TIP #2: The other generations in the workforce don’t have much compassion for your situation. You are being incorrectly perceived as lazy, entitled and arrogant. Don’t validate these beliefs by ignoring their concerns, instead, work to overcome them.

The other generations in the workforce think you deserve some ‘tough love.’ They are frustrated by your attitude in the workplace. The generations before you worked hard, paid their dues in jobs they didn’t enjoy, and now want respect for their professional battle scars. Many of them had to pay for school themselves and didn’t have the option or time to identify a career they could get excited about. The pressure to pay the bills and be out on their own forced them to put their professional satisfaction on the back burner. So, they don’t appreciate you criticizing or challenging the workplace they created. These actions go against how they were raised on-the-job. And while no one expects you to follow in their footsteps, you do need to recognize that work experience is critical to developing your own knowledge and skills. We don’t run until we learn to walk, right? So, it’s time to consider that you your views and opinions on-the-job may not be fully grown yet. Before you offer advice on how a situation should be improved in the workplace, take the time to seek out the varying generational perspectives of those that have been there before you and make an effort to understand their point of view. The best employees know how to ‘manage up.’ That means, coaching those above you in order to get the results you desire. The first and most important rule in coaching is , “Ask, don’t tell.” If you want to change a person’s point of view, you need to broaden their perspective by asking questions that will provide you with a more comprehensive understanding of their position.
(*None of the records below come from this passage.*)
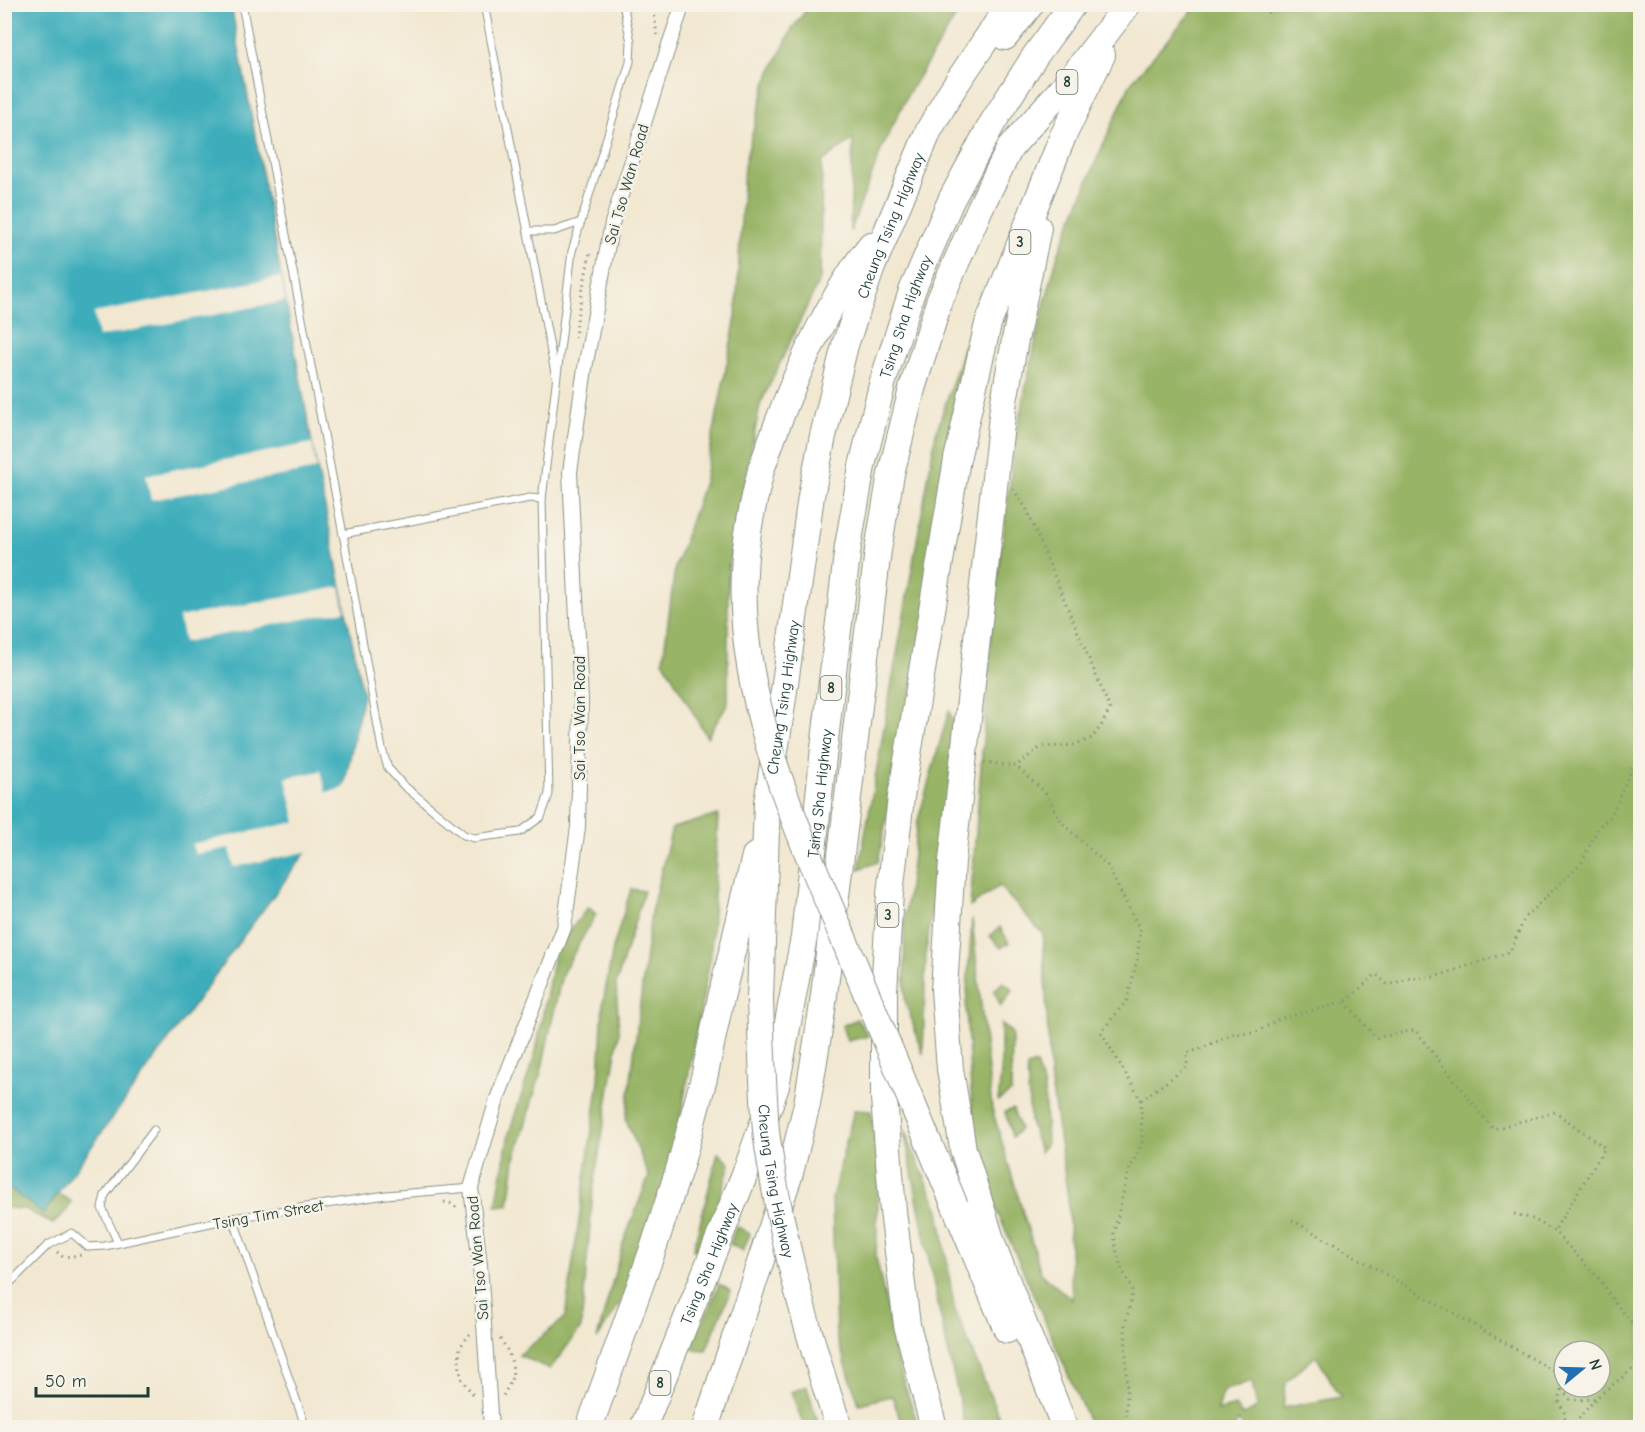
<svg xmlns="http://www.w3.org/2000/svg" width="1645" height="1432" font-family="'Comic Neue',sans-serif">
<rect width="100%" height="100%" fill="#f7f3e8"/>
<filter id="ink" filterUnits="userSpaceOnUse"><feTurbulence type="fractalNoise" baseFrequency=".0167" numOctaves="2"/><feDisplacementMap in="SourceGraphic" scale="12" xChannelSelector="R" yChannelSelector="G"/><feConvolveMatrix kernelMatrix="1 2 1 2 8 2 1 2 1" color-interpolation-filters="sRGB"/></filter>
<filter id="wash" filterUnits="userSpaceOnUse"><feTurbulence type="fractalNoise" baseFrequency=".008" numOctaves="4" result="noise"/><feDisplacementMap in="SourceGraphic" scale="24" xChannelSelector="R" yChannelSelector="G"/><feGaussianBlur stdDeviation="1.35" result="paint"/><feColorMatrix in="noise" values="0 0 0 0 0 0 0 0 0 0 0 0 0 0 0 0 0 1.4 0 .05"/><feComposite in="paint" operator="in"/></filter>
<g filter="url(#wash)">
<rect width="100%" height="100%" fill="#f2e8d2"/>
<g fill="#98b466" stroke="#5c784d" stroke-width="1.5" fill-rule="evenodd">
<polygon points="810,5 963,5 909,92 882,148 850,232 853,139 822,162 820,279 760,405 728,569 728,704 707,737 663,660 675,568 704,482 736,317 744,165 766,82 792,29"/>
<path d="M1197 5H1640V1427L1244 1428 1238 1421 1234 1428 1091 1427 994 1204 973 1125 966 1007 972 919 992 1109 1041 1273 1072 1300 1068 1197 1050 1076 1043 934 999 886 970 907 993 614 1016 434 1039 325 1058 254 1096 161 1130 84ZM1564 1351H1600V1387H1564ZM1316 1356 1341 1397 1283 1408 1286 1382ZM1252 1381 1257 1408 1243 1415 1235 1406 1218 1411 1223 1391Z"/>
<polygon points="982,291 981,333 878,862 859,869 936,433"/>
<polygon points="949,710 956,727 945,840 933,900 926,952 923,1054 905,1000 904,924 917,824"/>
<polygon points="718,815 711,954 672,1163 639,1274 597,1339 623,1243 649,1176 626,1120 651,912 672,828"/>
<polygon points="631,889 644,891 616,984 619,1033 593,1191 581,1328 550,1369 519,1355 565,1318 599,1080 603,1003 613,948"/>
<polygon points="588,907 596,914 562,974 542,1068 515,1159 509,1205 496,1206 509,1133 536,1051 555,950"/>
<polygon points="1000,927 1009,943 1001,948 990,936"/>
<polygon points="1003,982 1013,990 1001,1006 994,991"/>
<polygon points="857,1019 869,1036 847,1041 842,1026"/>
<polygon points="1001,1024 1012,1033 1011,1092 998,1101 1001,1073"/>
<polygon points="1036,1064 1044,1088 1047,1143 1040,1152 1030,1121 1027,1067"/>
<polygon points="1013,1109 1020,1129 1012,1137 1005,1112"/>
<polygon points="854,1110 871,1111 879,1167 876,1257 902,1378 919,1427 903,1427 892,1396 859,1404 836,1335 832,1198"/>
<polygon points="904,1130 939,1210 954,1307 1003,1427 965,1427 936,1296"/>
<polygon points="718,1153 730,1164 705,1246 693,1250"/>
<polygon points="4,1184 43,1214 58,1194 71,1201 67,1210 53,1224 25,1209 5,1208"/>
<polygon points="736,1226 750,1234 743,1251 730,1244"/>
<polygon points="719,1284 731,1291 706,1350 691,1349"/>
<polygon points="807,1386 819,1427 804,1427 791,1392"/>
</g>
<polygon fill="#3eadbb" stroke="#2e7578" stroke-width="1.5" points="4,5 231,5 312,443 363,695 345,782 306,852 242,938 43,1214 4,1184"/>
<g fill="#f2e8d2">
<polygon points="281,277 285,301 98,337 94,313"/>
<polygon points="312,443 317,469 151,500 146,475"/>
<polygon points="340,587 345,611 184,642 179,617"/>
<polygon points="321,771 326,792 346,788 310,851 234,867 229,848 195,854 192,844 296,822 286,778"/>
</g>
</g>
<g filter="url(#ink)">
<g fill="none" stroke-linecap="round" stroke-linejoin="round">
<defs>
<g id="service">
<polyline points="242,4 343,534 530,498 542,499"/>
<polyline points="484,4 555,373"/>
<polyline points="528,231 554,231 581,222"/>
<polyline points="343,534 382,749 388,768 403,785 464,835 474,838 520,832 541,817 549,794 542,499 572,251 630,62 631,42 623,4"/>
<polyline points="233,1218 306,1428"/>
<polyline points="118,1243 102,1208 105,1195 154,1130"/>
<polyline points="4,1289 48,1245 72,1233 88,1247 105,1246 233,1218 386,1195 471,1188"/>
</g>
<polyline id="minor" points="491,1428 480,1265 471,1188 497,1099 564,928 578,827 581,702 570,472 585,368 612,223 669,45 683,4"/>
<g id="motorway">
<polyline points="1005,37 1031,4"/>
<polyline points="1038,228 1015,340 1003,407 952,861 944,990 950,1069 963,1149 993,1246 1065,1428"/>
<path d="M761 470C781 411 804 353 835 299 846 280 857 262 871 245"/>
<path id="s1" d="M760 998 767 803 782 705 811 496 823 436 845 345 872 267 929 130 952 90 1010 4"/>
<polyline points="955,1206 1007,1330"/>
<polyline points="826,1388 839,1428"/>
<polyline points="589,1428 653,1249 680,1166 704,1078 720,1002 755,856"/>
<path id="s2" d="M643 1428 748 1166 776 1086 804 937 823 757 848 546 862 466 883 381 912 291 951 200 993 122 1035 56 1073 4"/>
<polyline points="705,1428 790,1173 807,1104 822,1011 878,550 891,474 912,389 939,302 980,208 1010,148 1073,76 1128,4"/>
<polyline points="934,1428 907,1325 893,1211 884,1098 884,991 890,894 901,797 957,459 988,324 1063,136 1102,55"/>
</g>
</defs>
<use href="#service" stroke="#889283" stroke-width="9"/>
<use href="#minor" stroke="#889283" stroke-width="16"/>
<use href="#motorway" stroke="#889283" stroke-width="28"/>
<g stroke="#889283" stroke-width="3" stroke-dasharray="1.5 4.5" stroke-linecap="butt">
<polyline points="653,4 657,35"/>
<polyline points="1259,4 1270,14 1282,4"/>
<polyline points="1442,4 1455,9 1460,4"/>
<polyline points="575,338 578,313 590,253"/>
<polyline points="1013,489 1026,508 1110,709 1101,726 1092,738 1075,745 1041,747 1016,766"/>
<polyline points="984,762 1016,766 1045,792 1062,823 1107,865 1140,930 1137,960 1127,1000 1101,1032 1141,1100 1142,1142 1128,1173 1114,1233 1116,1249 1122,1270 1132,1289 1131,1301 1125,1324 1127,1395 1125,1428"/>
<polyline points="1345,1002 1376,1038 1415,1030 1493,1129 1555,1112 1605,1148 1554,1231"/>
<polyline points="1141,1100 1187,1067 1187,1053 1200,1049 1233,1034 1255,1033 1279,1019 1345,1002 1376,974 1388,985 1411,978 1434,977 1510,952 1525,917 1582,862 1598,827 1611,816 1640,750"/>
<polyline points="444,1202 453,1204 459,1210"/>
<polyline points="1514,1214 1533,1219 1554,1231 1600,1280 1612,1299 1640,1333"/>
<polyline points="1292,1220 1559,1374 1561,1389 1570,1399 1581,1400 1596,1398"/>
<polyline points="57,1252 63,1257 82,1255"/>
<polyline points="470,1334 460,1347 459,1362 461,1378 475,1398"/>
<path d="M500 1339C508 1349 515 1365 512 1377 510 1384 506 1390 503 1396"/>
<polyline points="1561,1389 1559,1402 1565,1414 1564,1428"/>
<polyline points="1571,1428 1596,1398 1640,1363"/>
</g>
<use href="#service" stroke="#fff" stroke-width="7"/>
<use href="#minor" stroke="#fff" stroke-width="14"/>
<use href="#motorway" stroke="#fff" stroke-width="26"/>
<defs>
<g id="motorway-bridge">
<path d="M761 470C753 504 745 538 744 573 738 702 796 825 845 942 882 1030 918 1118 955 1206"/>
<path id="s3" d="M760 998C761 1032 762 1065 764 1098 765 1112 765 1126 767 1139 779 1224 800 1307 826 1388"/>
</g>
</defs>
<use href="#motorway-bridge" stroke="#889283" stroke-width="28" stroke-linecap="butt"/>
<use href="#motorway-bridge" stroke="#fff" stroke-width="26"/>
</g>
</g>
<g text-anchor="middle" stroke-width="5" stroke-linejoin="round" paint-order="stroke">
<g fill="#f7f3e8" stroke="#60746a" stroke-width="1.5">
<rect x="1056.5" y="70" width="21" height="24" rx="4.5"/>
<rect x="1009.5" y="230" width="21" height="24" rx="4.5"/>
<rect x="820.5" y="676" width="21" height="24" rx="4.5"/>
<rect x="877.5" y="903" width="21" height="24" rx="4.5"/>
<rect x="649.5" y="1371" width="21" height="24" rx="4.5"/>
</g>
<g font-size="15" font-weight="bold" fill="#1f3d34">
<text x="1067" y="87">8</text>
<text x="1020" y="247">3</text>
<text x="831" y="693">8</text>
<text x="888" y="920">3</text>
<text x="660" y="1388">8</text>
</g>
<g font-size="16" fill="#1f3d34" stroke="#f7f3e8">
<text transform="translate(626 184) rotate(-74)" y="6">Sai Tso Wan Road</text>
<text dy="6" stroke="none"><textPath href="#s1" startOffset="788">Cheung Tsing Highway</textPath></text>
<text dy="6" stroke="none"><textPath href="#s2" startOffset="1149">Tsing Sha Highway</textPath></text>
<text dy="6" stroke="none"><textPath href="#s1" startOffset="302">Cheung Tsing Highway</textPath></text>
<text transform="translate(579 718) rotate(-90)" y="6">Sai Tso Wan Road</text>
<text dy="6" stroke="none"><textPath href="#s2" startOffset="663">Tsing Sha Highway</textPath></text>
<text dy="6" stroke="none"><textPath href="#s3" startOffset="184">Cheung Tsing Highway</textPath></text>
<text transform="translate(268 1214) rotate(-10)" y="6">Tsing Tim Street</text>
<text transform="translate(477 1258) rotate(-95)" y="6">Sai Tso Wan Road</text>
<text dy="6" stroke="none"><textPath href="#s2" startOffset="177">Tsing Sha Highway</textPath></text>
</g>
</g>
<rect width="1645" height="1432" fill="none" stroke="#f7f3e8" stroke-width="24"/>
<g transform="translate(1582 1369) rotate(71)"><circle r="28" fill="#f7f3e8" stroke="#a1aaa0" stroke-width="1.5"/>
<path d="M0-4.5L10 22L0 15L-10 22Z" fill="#1f6fb2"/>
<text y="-9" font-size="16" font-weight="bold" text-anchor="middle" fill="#1f3d34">N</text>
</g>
<path d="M36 1387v9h112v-9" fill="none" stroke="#1f3d34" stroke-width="3"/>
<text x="45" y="1387" font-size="18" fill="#1f3d34" stroke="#f7f3e8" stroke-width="4.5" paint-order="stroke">50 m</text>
</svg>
Here’s something to consider: Generation NEXT is known as compassionate and socially responsible. You are worried about the world and care about those around you. So why not include the generations above you in your efforts to create a better world? Share with them your ideas and enthusiasm, but respect their knowledge and time spent in the trenches. Assess your thoughts and think carefully about how you convey yourself on-the-job. Your opinions do matter, but will only be heard if you can articulate them in a way that connects you to those you wish to influence. Learn to speak their language, and all ears will be on you.
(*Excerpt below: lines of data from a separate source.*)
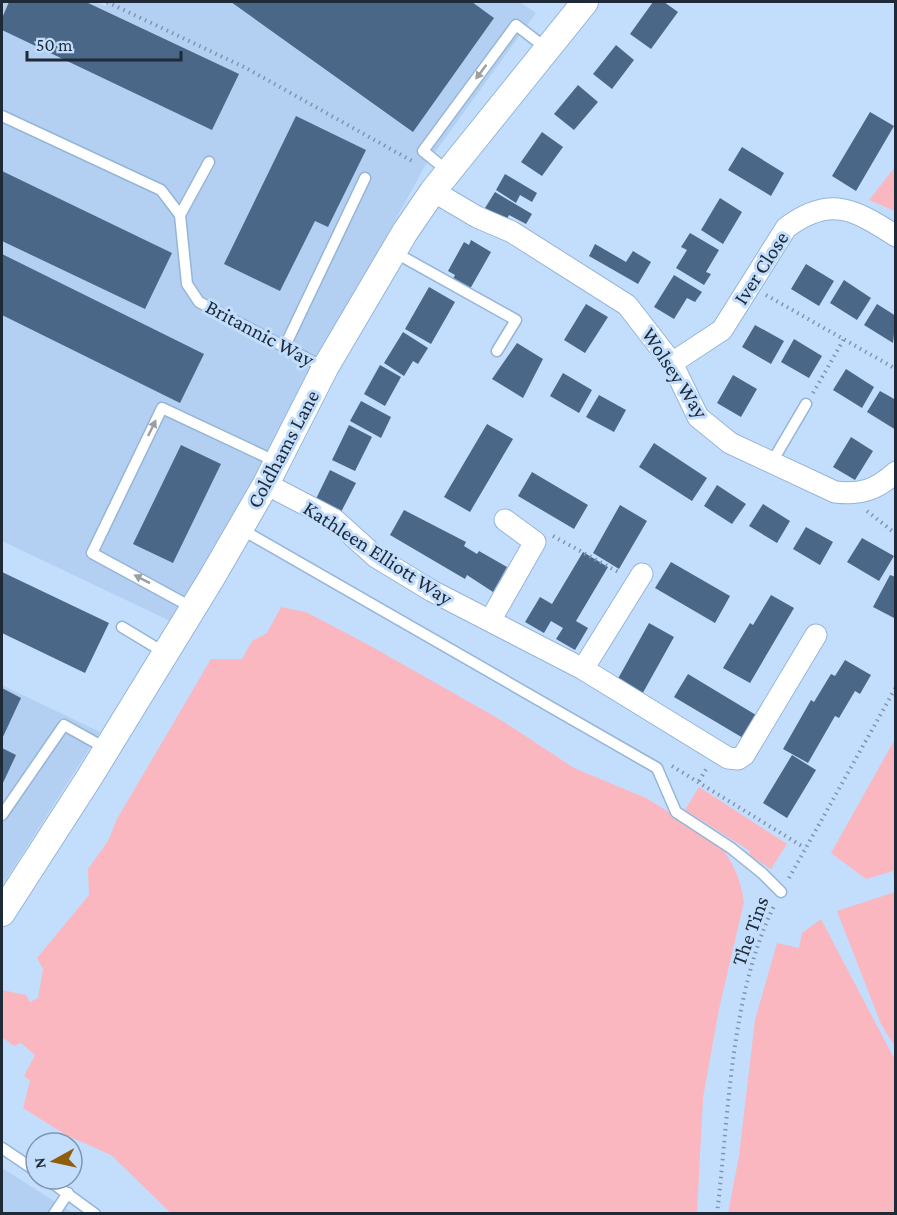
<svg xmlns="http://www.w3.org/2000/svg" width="897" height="1215" font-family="'Crimson Pro',serif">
<rect width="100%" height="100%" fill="#c3defc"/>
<path fill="#b3d0f2" d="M2,2H97L105,6L108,2H520L536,13L425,166L227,528L170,621L2,541Z
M2,685L100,732L2,886Z
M2,1168L73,1213H2Z"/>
<path fill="#fbb7bf" d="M895,167V211L869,200Z
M281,607L306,612L367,644L501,720L574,768L646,798L716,841C732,859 741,879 744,902L719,1009L703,1098L697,1213H171L111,1155L66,1135L23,1108L30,1081L24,1076L35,1055L21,1043L14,1046L2,1037V990L26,995L30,1002L38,998L43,969L37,958L89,895L88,869L108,841L117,819L211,659H242L252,641L267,633Z
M895,739V1047L881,1024L837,911L895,892L893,871L866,879L831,853Z
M699,787L787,844L771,869L749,855L750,851L685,810Z
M821,919L895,1060V1213H728L739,1156L755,1020L777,943L799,948L802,933Z"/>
<path fill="#4a6788" d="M9,2H86L239,74L212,130L2,30V18Z
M231,2H472L494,18L413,132Z
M653,2H664L678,12L651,49L630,34Z
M616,45L634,60L612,89L593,74Z
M578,85L598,102L574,130L554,114Z
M870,112L894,126L856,191L832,176Z
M296,116L366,150L328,227L315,221L280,291L224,264Z
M542,132L563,147L542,176L521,162Z
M742,147L784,173L771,196L728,170Z
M2,171L172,253L145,309L2,241Z
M505,174L537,193L532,202L520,195L516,203L496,190Z
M495,192L532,214L526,224L509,215L506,221L485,208Z
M720,198L742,212L723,244L701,230Z
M690,233L719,250L706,272L711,274L704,285L676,268L687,250L681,247Z
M471,240L491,252L470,289L453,279L455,275L448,271L464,242L469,245Z
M595,244L626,262L633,251L651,262L638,284L589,256Z
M2,254L204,354L180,403L2,315Z
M806,264L834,281L819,306L791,289Z
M674,275L702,292L695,302L687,298L674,319L654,307Z
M844,280L871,298L857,320L830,303Z
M429,287L455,302L431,344L405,329Z
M586,304L608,317L585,353L564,340Z
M877,304L896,316L893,343L864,325Z
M755,325L784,341L771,364L742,347Z
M403,332L428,348L418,364L413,361L404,376L384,363Z
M794,339L822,356L809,378L781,362Z
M517,343L543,359L523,398L492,379Z
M380,365L401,377L385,406L364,394Z
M846,369L874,387L862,408L833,390Z
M563,373L592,390L579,413L550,396Z
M733,375L757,389L741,417L717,403Z
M880,391L896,400V430L867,412Z
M599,395L626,410L614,432L586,417Z
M361,401L391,417L381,438L350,421Z
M487,424L513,439L470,512L444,497Z
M349,425L372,437L355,471L332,460Z
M851,437L873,451L855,480L833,467Z
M654,443L707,478L692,501L639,467Z
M181,445L221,464L173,563L133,544Z
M330,470L356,483L339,516L314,503Z
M532,472L588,505L574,529L518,496Z
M717,485L746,504L732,524L704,506Z
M763,504L790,521L777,543L749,526Z
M620,505L647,521L619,569L593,553Z
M404,510L466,542L464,546L477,554L479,551L507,567L493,592L467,575L465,579L390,535Z
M806,527L833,542L820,565L793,549Z
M862,538L894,556L879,581L847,562Z
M583,552L608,567L576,621L588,628L575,650L556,639L563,628L551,621L544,633L525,622L540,597L552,604Z
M671,562L730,596L715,623L655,588Z
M2,572L109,623L85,673L2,633Z
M890,575L896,577V619L873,607Z
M771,595L794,608L750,683L723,668L750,623L753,625Z
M649,623L674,637L640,698L615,684Z
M845,660L871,675L860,694L855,691L839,718L835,716L808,763L783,749L811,700L814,702L831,674L835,676Z
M688,674L756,715L743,738L674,697Z
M2,688L21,698L2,739Z
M2,748L16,755L2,785Z
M792,755L816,770L787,818L763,803Z"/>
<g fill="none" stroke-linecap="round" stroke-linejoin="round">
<g stroke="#95b5d8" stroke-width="13">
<path id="service" d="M2,116L161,190L180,215
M209,162L180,215L187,284L199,302L325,368
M449,172L423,151L516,25L546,48
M394,252L516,320L497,351
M285,346L365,178
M772,462L806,404
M241,529L657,768L676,812L731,848L762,873L781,892
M193,608L92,553L162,408L277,462
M122,627L165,653
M2,815L64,725L107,749
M2,1148L36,1171
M47,1179L95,1214
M54,1214L68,1193"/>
</g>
<g stroke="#95b5d8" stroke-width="23">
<path id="minor" d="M433,191L477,217L512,232L627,305L672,363L698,417L730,443L835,492C861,495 876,490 896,472
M672,363L722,330L786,228C830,195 854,209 896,236
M266,484L335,520L376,557L432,591L583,669L728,758L738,759L744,755L816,635
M491,619L535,542L505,520
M583,669L642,574"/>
</g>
<g stroke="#95b5d8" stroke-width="28">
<path id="tertiary" d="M2,913L89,778L211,579L266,484L325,368L405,232L433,191L585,2"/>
</g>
<path stroke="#8095ac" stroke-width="4" stroke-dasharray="1.5 4.5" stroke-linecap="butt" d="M107,2L246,68L412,161
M766,295L896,369
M813,393L844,339
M867,511L896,534
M553,536L620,573
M672,766L805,848
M699,781L708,766
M789,878L896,687
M717,1214C729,1114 730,994 775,904"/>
<use href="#service" stroke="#fff" stroke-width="10"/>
<use href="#minor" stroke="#fff" stroke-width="21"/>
<use href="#tertiary" stroke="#fff" stroke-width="26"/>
</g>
<defs><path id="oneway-solid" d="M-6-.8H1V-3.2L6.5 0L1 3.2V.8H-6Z" transform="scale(1.5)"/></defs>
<g fill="#9a9fa5">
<use href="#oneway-solid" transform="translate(481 72) rotate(127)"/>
<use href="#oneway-solid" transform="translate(152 428) rotate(-64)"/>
<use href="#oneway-solid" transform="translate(142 579) rotate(-153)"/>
</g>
<g text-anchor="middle" stroke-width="6" stroke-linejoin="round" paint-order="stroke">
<g font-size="21" fill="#1e2a38" stroke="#c3defc">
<text transform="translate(761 268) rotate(-57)" y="7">Iver Close</text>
<text transform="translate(260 333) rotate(28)" y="7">Britannic Way</text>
<text transform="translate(675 373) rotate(57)" y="7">Wolsey Way</text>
<text transform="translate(283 449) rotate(-62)" y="7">Coldhams Lane</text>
<text transform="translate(378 553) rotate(33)" y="7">Kathleen Elliott Way</text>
<text transform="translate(750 931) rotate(-70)" y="7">The Tins</text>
</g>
</g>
<rect width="897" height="1215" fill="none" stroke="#1e2a38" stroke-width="6"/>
<g transform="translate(54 1161) rotate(262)"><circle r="28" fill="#c3defc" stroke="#8196ae" stroke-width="1.5"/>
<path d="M0-4.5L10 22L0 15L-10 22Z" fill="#905d0c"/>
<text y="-9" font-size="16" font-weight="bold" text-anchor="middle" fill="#1e2a38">N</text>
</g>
<path d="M27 51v9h154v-9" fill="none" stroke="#1e2a38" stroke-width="3"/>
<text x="36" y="51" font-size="18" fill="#1e2a38" stroke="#c3defc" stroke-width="4.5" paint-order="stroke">50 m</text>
</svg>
TIP #3: DON’T road trip, backpack or ‘take a year off’ without thinking about your career first. Those who delay to play, often pay!

As graduation approaches, many students feel the pressure of career and think, “I’ve done what’s expected of me and now I deserve to do something for myself.” However, rewarding yourself without at least organizing your plans for career before you go can make embarking on a job search when you return more difficult. Here are some stats to consider: Landing an entry-level job after school (from start to finish) averages at least two months. The process of finding the job opportunity, going on the interviews, receiving and accepting the job offer, and then starting the job, all take time. It is easier to manage this process when you are close to resources (i.e. campus career center) and a network of peers who are in the midst of finding work too. All too often, college grads put off their career homework until after they’re done having fun. They return home and suddenly find themselves alone and without the support of their friends and school to help them. Add in the potential pressure of parents over your shoulder, inquiring about your progress, and looking for a job can become very overwhelming. I once had an angry father call me to inquire about my services for his son because, in his own words, “My son just got back from a 7-month road trip of fun only for me to find out he has no idea of what he wants to do or how to find a job. What did I spent $80K on a college education for?!?!” This father-son relationship was quite strained, and much of my time coaching this new college grad was spent trying to get him to stop beating himself up for not taking responsibility for his future. Don’t get stuck in this position. You must consider the consequences of your actions.